Excerpted text.
Description: Conditions that determine the equality of two generated topologies. (Contributed by NM, 8-May-2007) (Revised by Mario Carneiro, 2-Sep-2015)

		Ref	Expression
	Assertion	2basgen	\|- ( ( B C_ C /\ C C_ ( topGen ` B ) ) -> ( topGen ` B ) = ( topGen ` C ) )

Proof

Step	Hyp	Ref	Expression
1		fvex	\|- ( topGen ` B ) e. _V
2	1	ssex	\|- ( C C_ ( topGen ` B ) -> C e. _V )
3		simpl	\|- ( ( B C_ C /\ C C_ ( topGen ` B ) ) -> B C_ C )
4		tgss	\|- ( ( C e. _V /\ B C_ C ) -> ( topGen ` B ) C_ ( topGen ` C ) )
5	2 3 4	syl2an2	\|- ( ( B C_ C /\ C C_ ( topGen ` B ) ) -> ( topGen ` B ) C_ ( topGen ` C ) )
6		simpr	\|- ( ( B C_ C /\ C C_ ( topGen ` B ) ) -> C C_ ( topGen ` B ) )
7		ssexg	\|- ( ( B C_ C /\ C e. _V ) -> B e. _V )

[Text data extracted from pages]
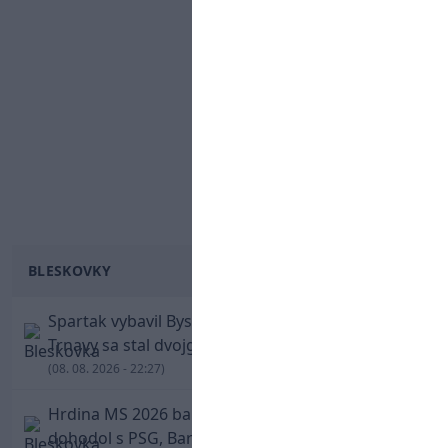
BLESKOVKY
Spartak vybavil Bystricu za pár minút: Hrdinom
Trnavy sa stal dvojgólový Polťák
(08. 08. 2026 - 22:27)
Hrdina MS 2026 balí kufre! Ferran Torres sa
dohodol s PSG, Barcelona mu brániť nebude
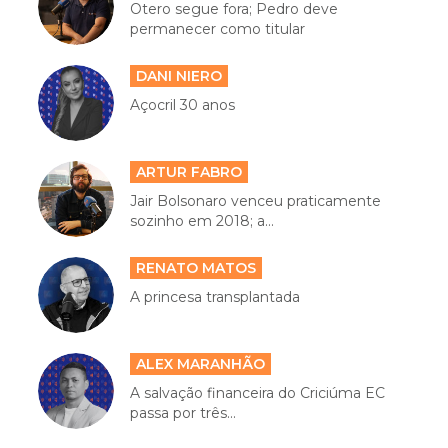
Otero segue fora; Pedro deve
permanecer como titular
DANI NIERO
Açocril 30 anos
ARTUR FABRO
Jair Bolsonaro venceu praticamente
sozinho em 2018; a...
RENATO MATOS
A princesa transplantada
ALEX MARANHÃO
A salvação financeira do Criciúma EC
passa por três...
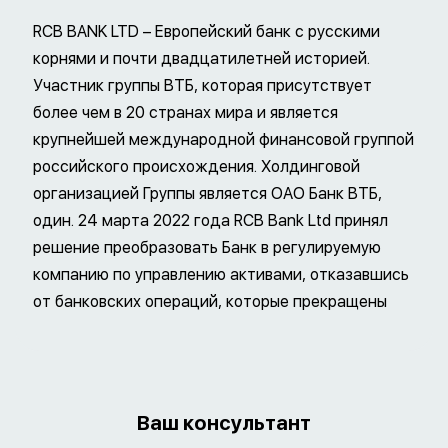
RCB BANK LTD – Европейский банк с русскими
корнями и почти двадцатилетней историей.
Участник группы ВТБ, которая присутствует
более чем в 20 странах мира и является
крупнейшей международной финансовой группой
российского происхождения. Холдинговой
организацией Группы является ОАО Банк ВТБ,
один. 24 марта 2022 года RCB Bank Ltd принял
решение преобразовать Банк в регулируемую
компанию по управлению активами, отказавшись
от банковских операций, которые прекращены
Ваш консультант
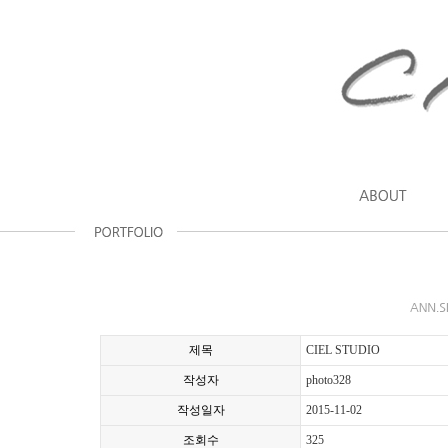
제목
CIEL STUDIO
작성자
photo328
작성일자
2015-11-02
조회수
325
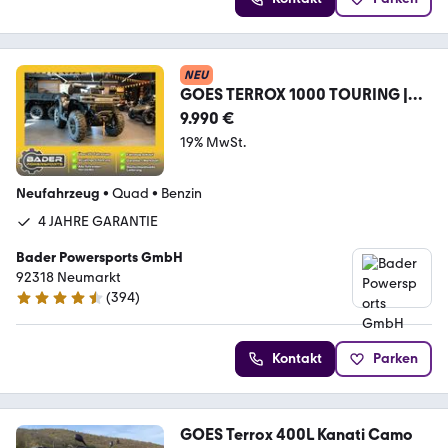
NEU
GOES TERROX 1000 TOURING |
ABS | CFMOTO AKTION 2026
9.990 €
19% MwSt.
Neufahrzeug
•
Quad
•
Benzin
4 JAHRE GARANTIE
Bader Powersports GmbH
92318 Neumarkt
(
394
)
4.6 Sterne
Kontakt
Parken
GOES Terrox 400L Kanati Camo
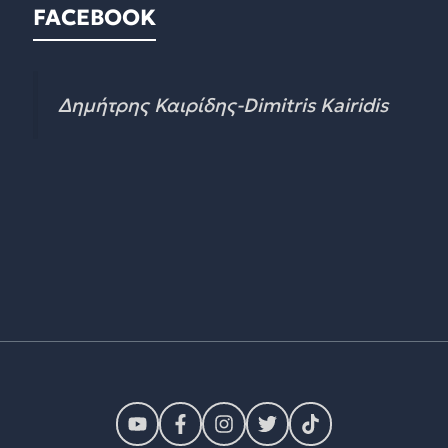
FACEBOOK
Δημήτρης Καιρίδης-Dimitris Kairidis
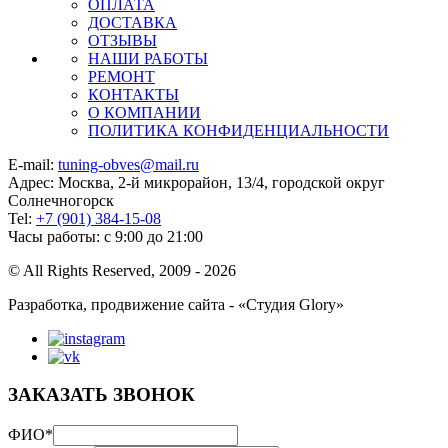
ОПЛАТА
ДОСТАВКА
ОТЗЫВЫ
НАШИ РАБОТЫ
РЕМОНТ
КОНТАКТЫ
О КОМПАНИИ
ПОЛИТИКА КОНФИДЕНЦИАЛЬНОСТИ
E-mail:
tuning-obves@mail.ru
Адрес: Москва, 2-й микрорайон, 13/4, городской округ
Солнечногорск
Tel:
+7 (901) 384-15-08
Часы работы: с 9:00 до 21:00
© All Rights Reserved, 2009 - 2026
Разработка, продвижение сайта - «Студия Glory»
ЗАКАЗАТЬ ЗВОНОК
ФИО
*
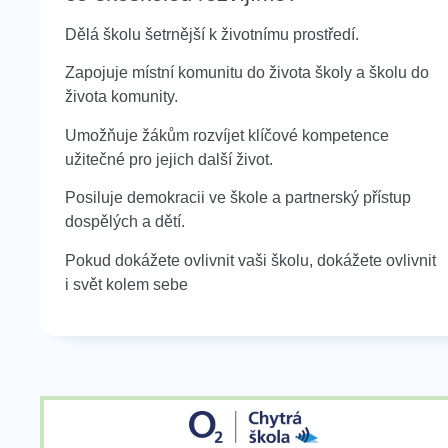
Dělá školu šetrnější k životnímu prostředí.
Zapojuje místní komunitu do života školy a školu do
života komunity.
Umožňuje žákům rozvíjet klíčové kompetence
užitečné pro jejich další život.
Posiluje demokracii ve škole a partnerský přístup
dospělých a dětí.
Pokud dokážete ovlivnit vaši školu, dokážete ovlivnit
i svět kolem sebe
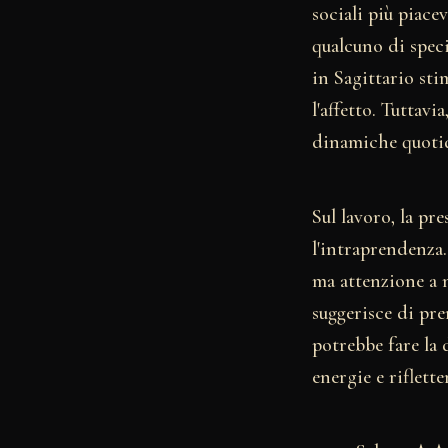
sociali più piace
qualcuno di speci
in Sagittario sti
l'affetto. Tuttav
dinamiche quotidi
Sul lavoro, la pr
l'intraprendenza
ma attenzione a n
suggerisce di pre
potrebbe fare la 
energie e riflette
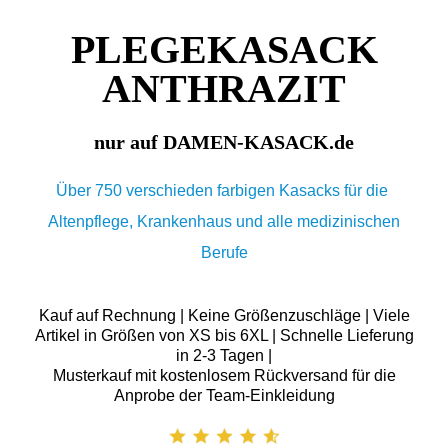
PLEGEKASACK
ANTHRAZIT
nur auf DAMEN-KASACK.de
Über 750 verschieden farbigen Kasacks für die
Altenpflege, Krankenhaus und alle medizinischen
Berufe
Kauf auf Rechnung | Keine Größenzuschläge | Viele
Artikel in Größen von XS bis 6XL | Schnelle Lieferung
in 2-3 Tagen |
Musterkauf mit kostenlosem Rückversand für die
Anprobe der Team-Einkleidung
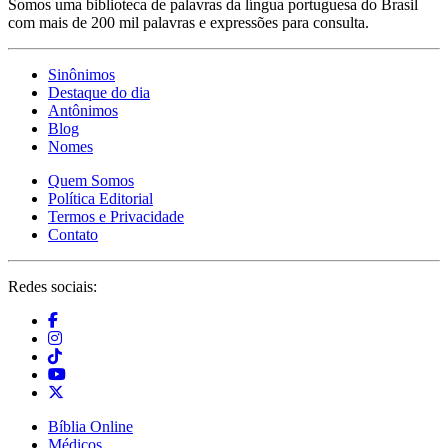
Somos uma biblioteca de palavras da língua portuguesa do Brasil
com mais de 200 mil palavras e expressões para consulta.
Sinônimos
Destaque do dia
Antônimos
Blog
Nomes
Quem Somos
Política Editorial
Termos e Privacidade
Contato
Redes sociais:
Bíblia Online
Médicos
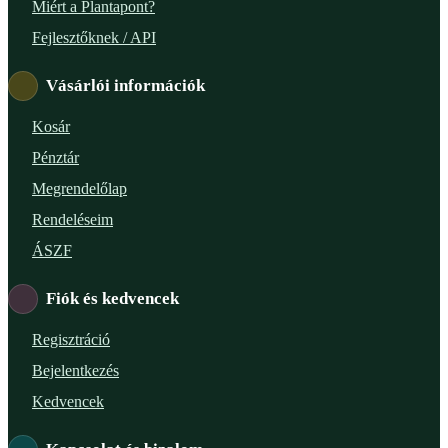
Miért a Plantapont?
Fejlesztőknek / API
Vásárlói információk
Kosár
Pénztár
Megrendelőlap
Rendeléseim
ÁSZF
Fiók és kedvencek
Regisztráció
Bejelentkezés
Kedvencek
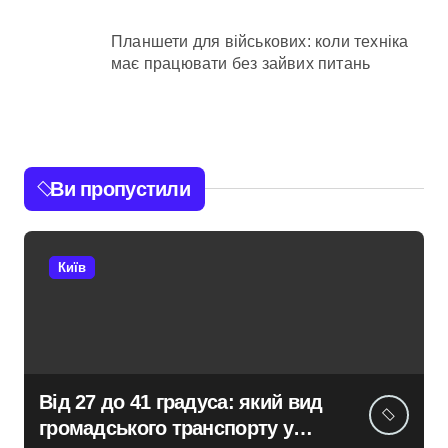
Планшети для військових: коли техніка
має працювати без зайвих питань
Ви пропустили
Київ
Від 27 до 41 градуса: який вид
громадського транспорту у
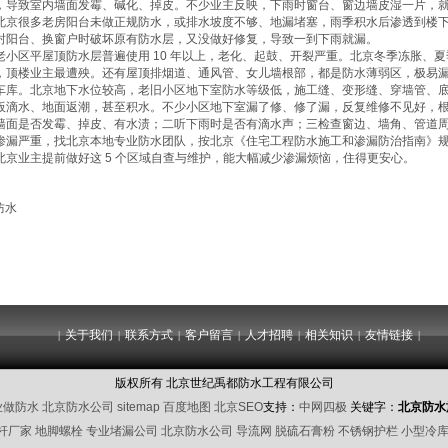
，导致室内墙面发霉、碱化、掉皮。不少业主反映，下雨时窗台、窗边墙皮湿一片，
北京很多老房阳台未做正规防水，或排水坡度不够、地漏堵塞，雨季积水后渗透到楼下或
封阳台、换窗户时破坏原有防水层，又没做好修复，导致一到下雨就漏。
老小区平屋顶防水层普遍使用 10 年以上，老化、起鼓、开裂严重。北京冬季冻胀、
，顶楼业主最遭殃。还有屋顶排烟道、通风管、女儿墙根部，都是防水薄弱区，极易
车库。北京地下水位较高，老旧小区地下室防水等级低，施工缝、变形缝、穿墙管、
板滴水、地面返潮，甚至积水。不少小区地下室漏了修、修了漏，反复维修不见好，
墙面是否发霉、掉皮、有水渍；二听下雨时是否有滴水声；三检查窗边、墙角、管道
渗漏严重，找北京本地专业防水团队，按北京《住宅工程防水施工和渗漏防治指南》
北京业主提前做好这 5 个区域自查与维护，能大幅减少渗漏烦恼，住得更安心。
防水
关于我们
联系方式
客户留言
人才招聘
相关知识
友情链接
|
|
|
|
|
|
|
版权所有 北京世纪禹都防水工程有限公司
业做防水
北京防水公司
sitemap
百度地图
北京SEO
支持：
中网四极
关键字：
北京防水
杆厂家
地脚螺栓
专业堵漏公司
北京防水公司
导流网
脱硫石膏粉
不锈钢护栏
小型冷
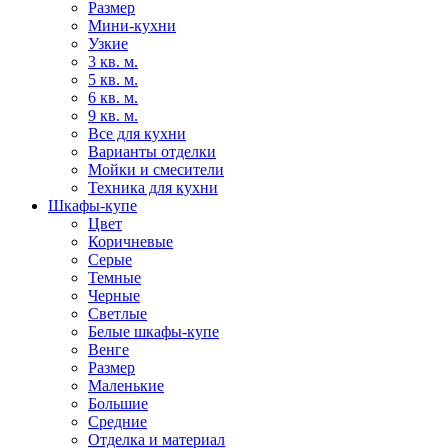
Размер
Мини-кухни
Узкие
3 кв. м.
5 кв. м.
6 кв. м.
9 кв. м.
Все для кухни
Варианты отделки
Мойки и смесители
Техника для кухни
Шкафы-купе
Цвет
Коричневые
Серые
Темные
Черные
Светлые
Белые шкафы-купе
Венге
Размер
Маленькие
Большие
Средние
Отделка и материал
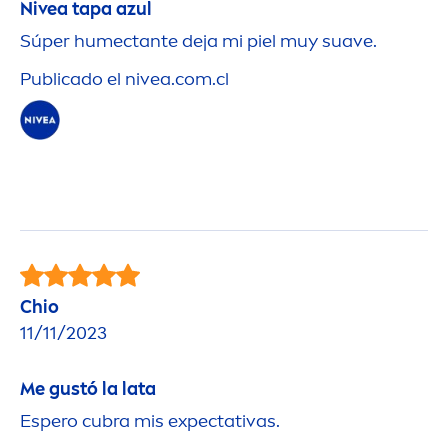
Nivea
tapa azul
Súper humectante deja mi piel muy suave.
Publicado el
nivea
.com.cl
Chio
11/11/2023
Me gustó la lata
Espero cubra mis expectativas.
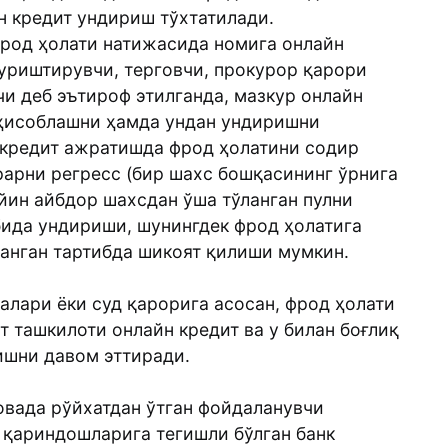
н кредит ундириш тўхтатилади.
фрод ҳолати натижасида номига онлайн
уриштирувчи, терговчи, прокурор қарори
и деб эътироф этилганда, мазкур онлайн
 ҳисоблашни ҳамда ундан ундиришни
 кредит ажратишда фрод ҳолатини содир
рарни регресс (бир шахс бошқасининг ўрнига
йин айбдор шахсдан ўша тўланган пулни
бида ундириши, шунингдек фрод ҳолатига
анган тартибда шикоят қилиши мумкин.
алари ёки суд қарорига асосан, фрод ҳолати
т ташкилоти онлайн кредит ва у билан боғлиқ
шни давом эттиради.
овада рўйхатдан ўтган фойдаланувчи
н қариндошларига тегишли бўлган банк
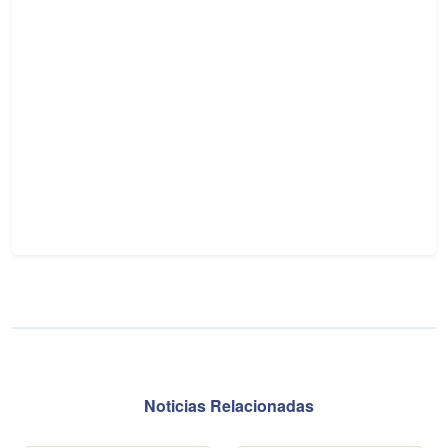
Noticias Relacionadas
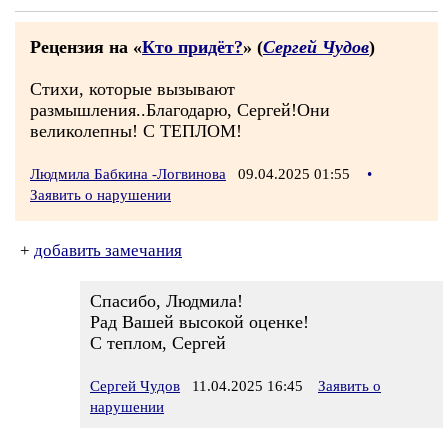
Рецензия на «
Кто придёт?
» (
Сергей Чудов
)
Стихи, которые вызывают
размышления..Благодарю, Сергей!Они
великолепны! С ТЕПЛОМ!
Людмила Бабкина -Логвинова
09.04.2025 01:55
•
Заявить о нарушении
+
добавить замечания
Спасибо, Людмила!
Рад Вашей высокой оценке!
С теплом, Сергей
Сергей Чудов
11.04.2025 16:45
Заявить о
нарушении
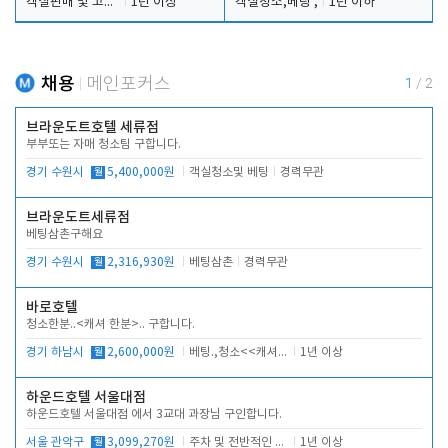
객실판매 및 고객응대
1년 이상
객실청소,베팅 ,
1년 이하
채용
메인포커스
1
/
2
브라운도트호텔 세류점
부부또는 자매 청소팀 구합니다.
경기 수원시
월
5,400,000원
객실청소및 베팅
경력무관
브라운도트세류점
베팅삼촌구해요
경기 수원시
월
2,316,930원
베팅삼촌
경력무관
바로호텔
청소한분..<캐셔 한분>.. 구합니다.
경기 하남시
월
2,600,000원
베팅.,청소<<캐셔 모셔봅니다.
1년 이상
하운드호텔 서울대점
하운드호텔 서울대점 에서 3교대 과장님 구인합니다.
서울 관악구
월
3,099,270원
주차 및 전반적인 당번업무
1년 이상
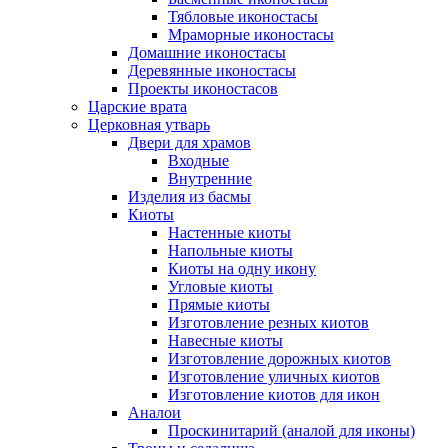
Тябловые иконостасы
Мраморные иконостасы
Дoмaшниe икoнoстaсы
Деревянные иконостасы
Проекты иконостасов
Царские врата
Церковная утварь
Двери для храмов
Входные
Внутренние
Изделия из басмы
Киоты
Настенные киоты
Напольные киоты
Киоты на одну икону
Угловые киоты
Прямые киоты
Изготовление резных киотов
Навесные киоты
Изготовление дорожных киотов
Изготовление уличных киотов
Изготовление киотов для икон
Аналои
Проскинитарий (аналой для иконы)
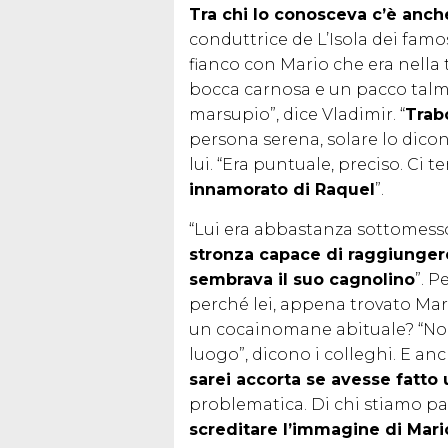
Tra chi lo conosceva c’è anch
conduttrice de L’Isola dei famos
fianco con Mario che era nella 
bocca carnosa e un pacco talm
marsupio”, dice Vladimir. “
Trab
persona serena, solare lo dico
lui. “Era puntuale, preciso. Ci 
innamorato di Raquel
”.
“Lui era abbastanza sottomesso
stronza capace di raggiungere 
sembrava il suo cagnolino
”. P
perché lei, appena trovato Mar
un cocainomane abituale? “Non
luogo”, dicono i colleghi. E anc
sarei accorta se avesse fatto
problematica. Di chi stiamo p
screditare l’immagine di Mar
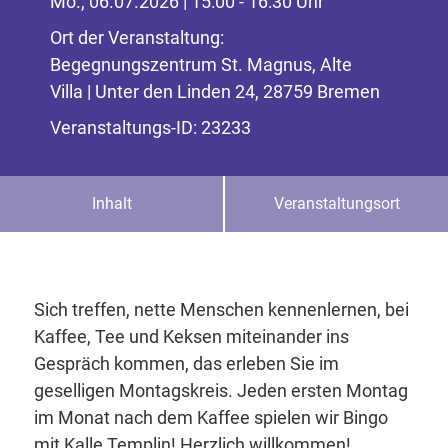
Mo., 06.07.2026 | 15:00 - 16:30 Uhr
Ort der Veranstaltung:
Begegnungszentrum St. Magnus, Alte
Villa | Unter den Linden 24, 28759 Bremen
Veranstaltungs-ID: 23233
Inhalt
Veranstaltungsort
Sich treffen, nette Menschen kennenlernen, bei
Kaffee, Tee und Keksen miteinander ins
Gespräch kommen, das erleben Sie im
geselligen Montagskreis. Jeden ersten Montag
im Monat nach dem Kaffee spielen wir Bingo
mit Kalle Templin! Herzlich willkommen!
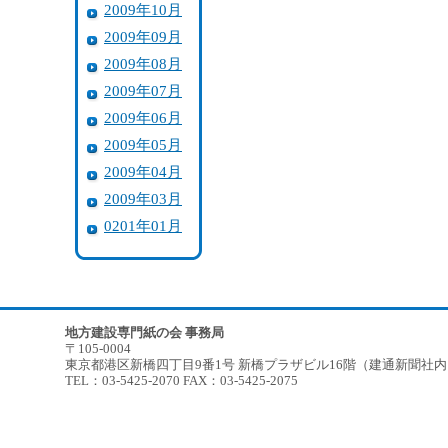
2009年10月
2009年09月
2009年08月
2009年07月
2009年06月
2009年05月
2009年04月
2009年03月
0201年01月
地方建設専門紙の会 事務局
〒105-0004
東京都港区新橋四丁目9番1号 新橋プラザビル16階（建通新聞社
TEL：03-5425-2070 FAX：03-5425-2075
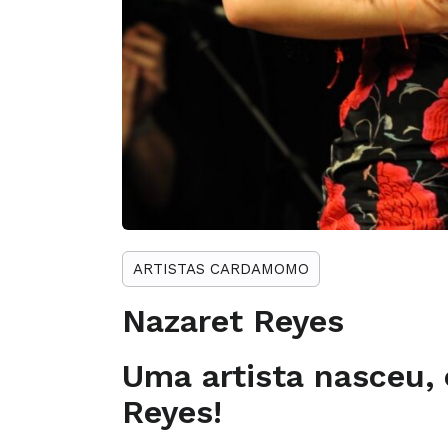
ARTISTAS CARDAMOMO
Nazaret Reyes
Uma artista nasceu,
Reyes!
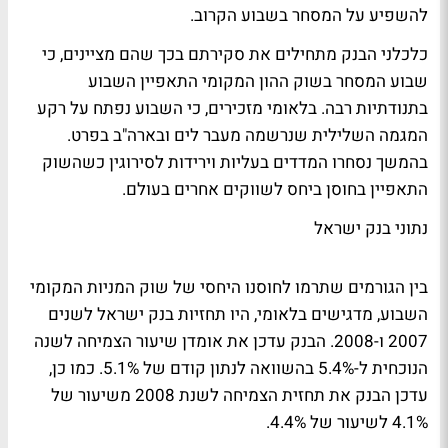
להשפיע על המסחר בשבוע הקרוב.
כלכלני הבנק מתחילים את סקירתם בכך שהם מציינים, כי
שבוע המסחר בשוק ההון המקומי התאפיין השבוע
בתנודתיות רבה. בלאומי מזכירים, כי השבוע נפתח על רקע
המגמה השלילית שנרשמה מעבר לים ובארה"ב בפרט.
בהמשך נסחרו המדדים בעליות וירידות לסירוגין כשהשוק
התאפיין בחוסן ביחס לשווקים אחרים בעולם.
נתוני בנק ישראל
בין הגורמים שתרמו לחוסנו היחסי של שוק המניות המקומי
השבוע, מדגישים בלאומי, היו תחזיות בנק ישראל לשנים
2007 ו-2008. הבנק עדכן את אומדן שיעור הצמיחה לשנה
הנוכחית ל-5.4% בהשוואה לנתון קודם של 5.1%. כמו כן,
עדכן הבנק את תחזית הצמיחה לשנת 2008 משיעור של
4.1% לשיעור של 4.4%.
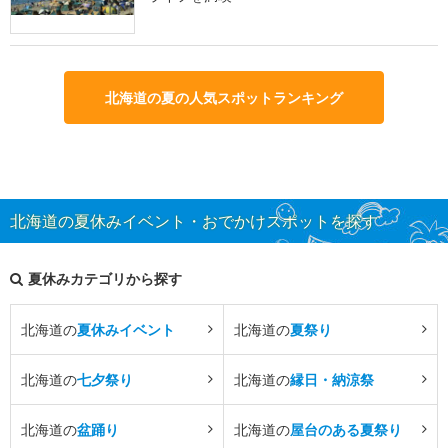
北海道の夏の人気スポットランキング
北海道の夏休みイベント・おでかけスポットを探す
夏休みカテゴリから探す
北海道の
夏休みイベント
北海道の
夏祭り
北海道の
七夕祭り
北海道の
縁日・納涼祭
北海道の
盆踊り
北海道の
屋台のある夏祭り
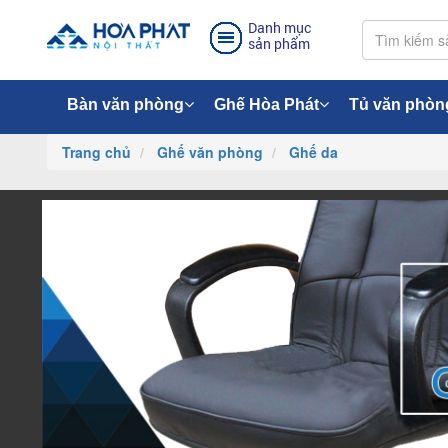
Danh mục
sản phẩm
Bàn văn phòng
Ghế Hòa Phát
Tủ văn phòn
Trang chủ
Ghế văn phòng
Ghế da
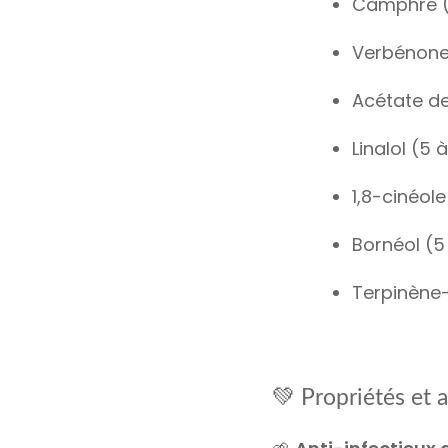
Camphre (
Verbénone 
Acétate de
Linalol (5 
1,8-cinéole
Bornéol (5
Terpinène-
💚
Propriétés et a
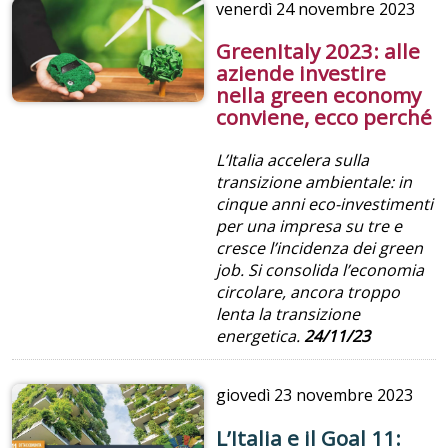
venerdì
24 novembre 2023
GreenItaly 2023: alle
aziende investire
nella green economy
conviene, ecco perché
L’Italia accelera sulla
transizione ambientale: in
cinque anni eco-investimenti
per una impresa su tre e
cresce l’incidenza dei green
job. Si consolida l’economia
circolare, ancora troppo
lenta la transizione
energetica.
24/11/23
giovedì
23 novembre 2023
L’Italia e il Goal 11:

Work instruction 1. Count the lines of the entries that contain the string "Изготовление", treating uppercase and lowercase as different, and give only that number.
Work instruction 2. Proceed with the proof on the equality of two generated topologies, beginning after its last step.

Output 1. 4

Output 2.
8	2 7	sylan2	\|- ( ( B C_ C /\ C C_ ( topGen ` B ) ) -> B e. _V )
9		tgss3	\|- ( ( C e. _V /\ B e. _V ) -> ( ( topGen ` C ) C_ ( topGen ` B ) <-> C C_ ( topGen ` B ) ) )
10	2 8 9	syl2an2	\|- ( ( B C_ C /\ C C_ ( topGen ` B ) ) -> ( ( topGen ` C ) C_ ( topGen ` B ) <-> C C_ ( topGen ` B ) ) )
11	6 10	mpbird	\|- ( ( B C_ C /\ C C_ ( topGen ` B ) ) -> ( topGen ` C ) C_ ( topGen ` B ) )
12	5 11	eqssd	\|- ( ( B C_ C /\ C C_ ( topGen ` B ) ) -> ( topGen ` B ) = ( topGen ` C ) )